====== Task data

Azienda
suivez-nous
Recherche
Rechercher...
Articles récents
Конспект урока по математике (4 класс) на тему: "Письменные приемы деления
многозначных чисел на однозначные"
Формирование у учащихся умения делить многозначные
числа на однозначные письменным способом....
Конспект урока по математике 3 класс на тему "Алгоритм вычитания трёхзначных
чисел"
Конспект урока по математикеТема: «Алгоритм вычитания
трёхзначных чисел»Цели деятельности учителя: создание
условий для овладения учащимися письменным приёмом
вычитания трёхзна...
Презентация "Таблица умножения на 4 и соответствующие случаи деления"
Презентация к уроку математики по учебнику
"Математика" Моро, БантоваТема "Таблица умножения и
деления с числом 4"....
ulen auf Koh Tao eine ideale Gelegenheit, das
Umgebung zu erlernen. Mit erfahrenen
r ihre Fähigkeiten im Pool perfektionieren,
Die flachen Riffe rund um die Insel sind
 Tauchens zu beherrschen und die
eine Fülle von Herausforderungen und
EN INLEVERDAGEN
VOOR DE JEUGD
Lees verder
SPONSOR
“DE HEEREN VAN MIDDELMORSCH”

============

> _What the task requires_:
Copy the lines from the start of the entries through the line containing "вычитания трёхзна...", substituting "Derniers articles" for "Articles récents" and changing nothing else.

> _Response_:
Azienda
suivez-nous
Recherche
Rechercher...
Derniers articles
Конспект урока по математике (4 класс) на тему: "Письменные приемы деления
многозначных чисел на однозначные"
Формирование у учащихся умения делить многозначные
числа на однозначные письменным способом....
Конспект урока по математике 3 класс на тему "Алгоритм вычитания трёхзначных
чисел"
Конспект урока по математикеТема: «Алгоритм вычитания
трёхзначных чисел»Цели деятельности учителя: создание
условий для овладения учащимися письменным приёмом
вычитания трёхзна...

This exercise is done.